Wilczyński Bartek, Hvidsten Torgeir R, Kryshtafovych Andriy, Tiuryn Jerzy, Komorowski Jan, Fidelis Krzysztof
lnstitute of Mathematics, Polish Academy of Sciences, Warsaw, Poland.
BMC Bioinformatics. 2006 Nov 17;7:505. doi: 10.1186/1471-2105-7-505.
We present an approach designed to identify gene regulation patterns using sequence and expression data collected for Saccharomyces cerevisae. Our main goal is to relate the combinations of transcription factor binding sites (also referred to as binding site modules) identified in gene promoters to the expression of these genes. The novel aspects include local expression similarity clustering and an exact IF-THEN rule inference algorithm. We also provide a method of rule generalization to include genes with unknown expression profiles.
We have implemented the proposed framework and tested it on publicly available datasets from yeast S. cerevisae. The testing procedure consists of thorough statistical analyses of the groups of genes matching the rules we infer from expression data against known sets of co-regulated genes. For this purpose we have used published ChIP-Chip data and Gene Ontology annotations. In order to make these tests more objective we compare our results with recently published similar studies.

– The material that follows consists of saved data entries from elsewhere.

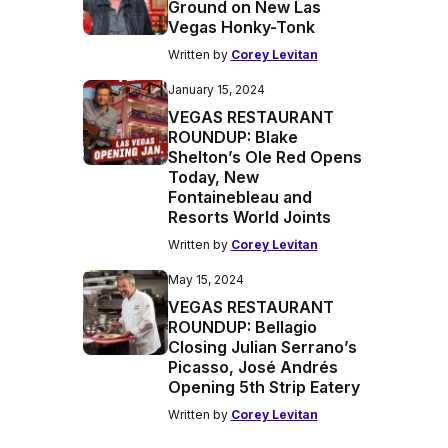
Ground on New Las
Vegas Honky-Tonk
Written by
Corey Levitan
January 15, 2024
VEGAS RESTAURANT
ROUNDUP: Blake
Shelton’s Ole Red Opens
Today, New
Fontainebleau and
Resorts World Joints
Written by
Corey Levitan
May 15, 2024
VEGAS RESTAURANT
ROUNDUP: Bellagio
Closing Julian Serrano’s
Picasso, José Andrés
Opening 5th Strip Eatery
Written by
Corey Levitan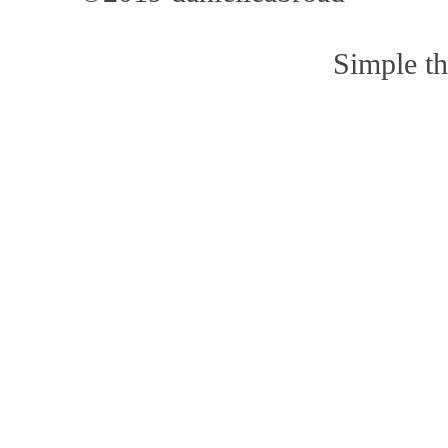
Simple t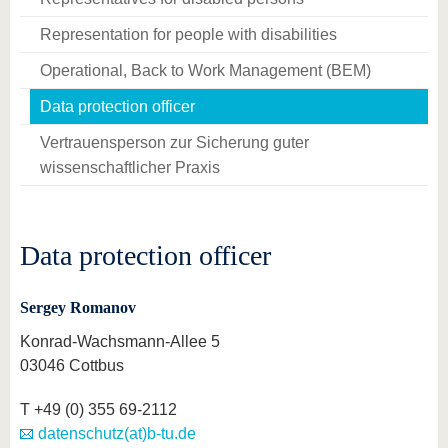
Representation for people with disabilities
Operational, Back to Work Management (BEM)
Data protection officer
Vertrauensperson zur Sicherung guter
wissenschaftlicher Praxis
Data protection officer
Sergey Romanov
Konrad-Wachsmann-Allee 5
03046 Cottbus
T
+49 (0) 355 69-2112
datenschutz(at)b-tu.de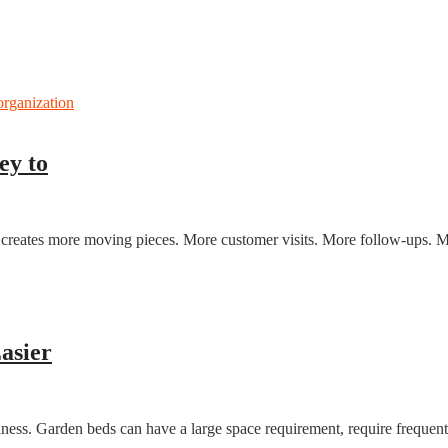
ey to
p creates more moving pieces. More customer visits. More follow-ups. M
asier
iness. Garden beds can have a large space requirement, require frequent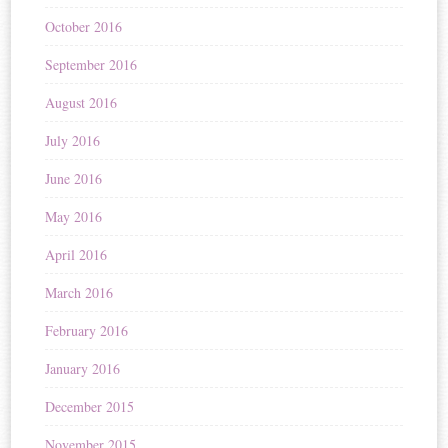
October 2016
September 2016
August 2016
July 2016
June 2016
May 2016
April 2016
March 2016
February 2016
January 2016
December 2015
November 2015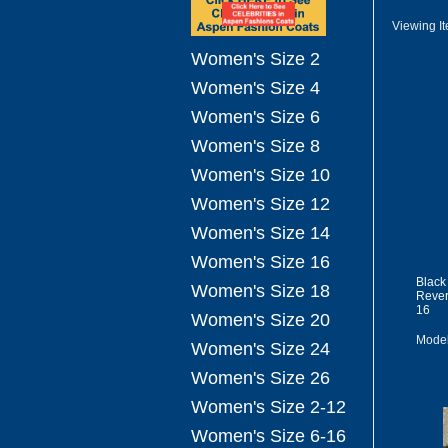
Viewing I
Women's Size 2
Women's Size 4
Women's Size 6
Women's Size 8
Women's Size 10
Women's Size 12
Women's Size 14
Women's Size 16
Black
Women's Size 18
Rever
16
Women's Size 20
Mode
Women's Size 24
Women's Size 26
Women's Size 2-12
Women's Size 6-16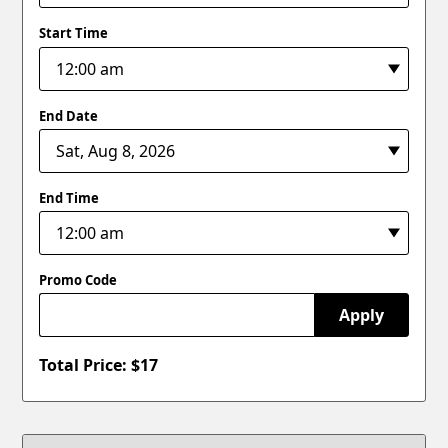
Start Time
End Date
End Time
Promo Code
Apply
Total Price: $
17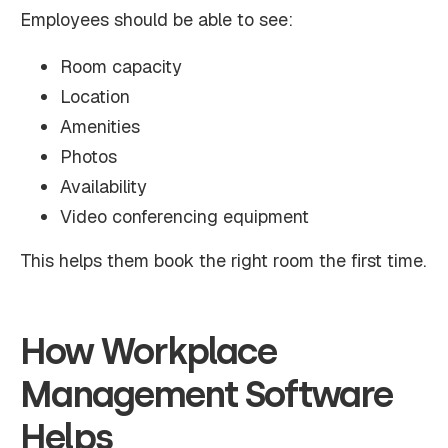
Employees should be able to see:
Room capacity
Location
Amenities
Photos
Availability
Video conferencing equipment
This helps them book the right room the first time.
How Workplace
Management Software
Helps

Results we obtain show that local expression similarity clustering greatly enhances overall quality of the derived rules, both in terms of enrichment of Gene Ontology functional annotation and coherence with ChIP-Chip binding data. Our approach thus provides reliable hypotheses on co-regulation that can be experimentally verified. An important feature of the method is its reliance only on widely accessible sequence and expression data. The same procedure can be easily applied to other microbial organisms.

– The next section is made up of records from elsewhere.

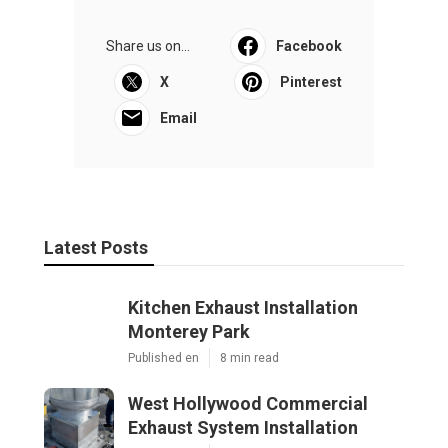
Share us on...
Facebook
X
Pinterest
Email
Latest Posts
Kitchen Exhaust Installation
Monterey Park
Published en
8 min read
West Hollywood Commercial
Exhaust System Installation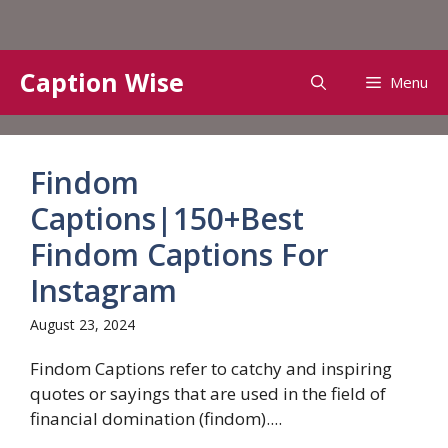
Skip
Caption Wise
Menu
to
content
Findom
Captions|150+Best
Findom Captions For
Instagram
August 23, 2024
Findom Captions refer to catchy and inspiring
quotes or sayings that are used in the field of
financial domination (findom)....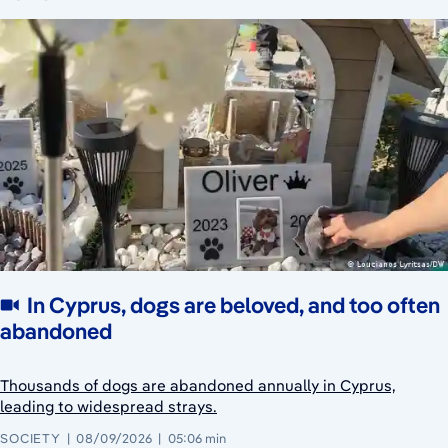
In Cyprus, dogs are beloved, and too often
abandoned
Thousands of dogs are abandoned annually in Cyprus,
leading to widespread strays.
SOCIETY
08/09/2026
05:06 min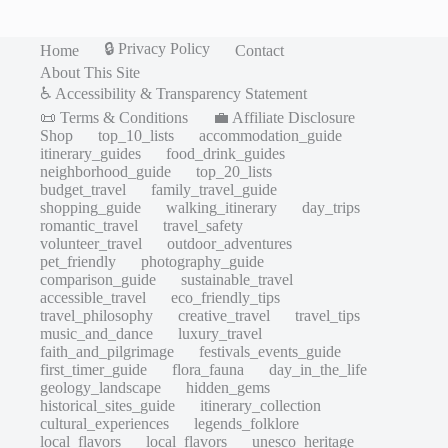
🔒 Privacy Policy
Home
Contact
About This Site
♿ Accessibility & Transparency Statement
📜 Terms & Conditions
💼 Affiliate Disclosure
Shop
top_10_lists
accommodation_guide
itinerary_guides
food_drink_guides
neighborhood_guide
top_20_lists
budget_travel
family_travel_guide
shopping_guide
walking_itinerary
day_trips
romantic_travel
travel_safety
volunteer_travel
outdoor_adventures
pet_friendly
photography_guide
comparison_guide
sustainable_travel
accessible_travel
eco_friendly_tips
travel_philosophy
creative_travel
travel_tips
music_and_dance
luxury_travel
faith_and_pilgrimage
festivals_events_guide
first_timer_guide
flora_fauna
day_in_the_life
geology_landscape
hidden_gems
historical_sites_guide
itinerary_collection
cultural_experiences
legends_folklore
local_flavors
local_flavors
unesco_heritage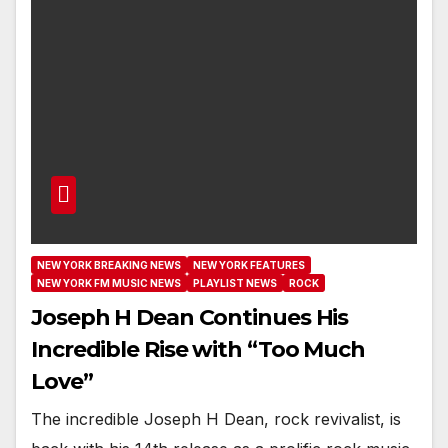
NEW YORK BREAKING NEWS
NEW YORK FEATURES
NEW YORK FM MUSIC NEWS
PLAYLIST NEWS
ROCK
Joseph H Dean Continues His
Incredible Rise with “Too Much
Love”
The incredible Joseph H Dean, rock revivalist, is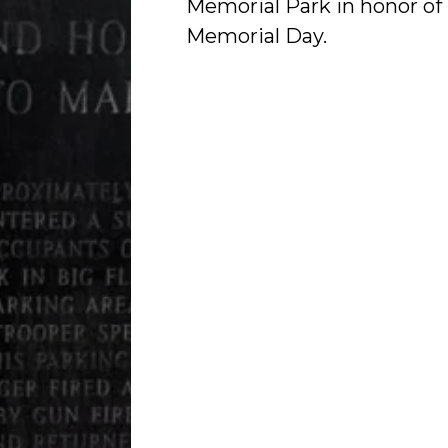
Memorial Park in honor of
Memorial Day.
Worker's Memorial Day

我们提出了一种利用酿酒酵母收集的序列和表达数据来识别基因调控模式的方法。我们的主要目标是将在基因启动子中鉴定出的转录因子结合位点组合(也称为结合位点模块)与这些基因的表达联系起来。新的方面包括局部表达相似性聚类和精确的“如果-那么”规则推理算法。我们还提供了一种规则泛化方法,以纳入表达谱未知的基因。
我们已经实现了所提出的框架,并在来自酿酒酵母的公开可用数据集上对其进行了测试。测试过程包括对与我们从表达数据推断出的规则相匹配的基因组与已知的共调控基因集进行全面的统计分析。为此,我们使用了已发表的芯片结合位点分析(ChIP-Chip)数据和基因本体注释。为了使这些测试更客观,我们将我们的结果与最近发表的类似研究进行了比较。
我们获得的结果表明,局部表达相似性聚类在基因本体功能注释的富集和与芯片结合位点分析(ChIP-Chip)结合数据的一致性方面都大大提高了衍生规则的整体质量。因此,我们的方法提供了关于共调控的可靠假设,可以通过实验进行验证。该方法的一个重要特点是它仅依赖于广泛可用的序列和表达数据。相同的程序可以很容易地应用于其他微生物。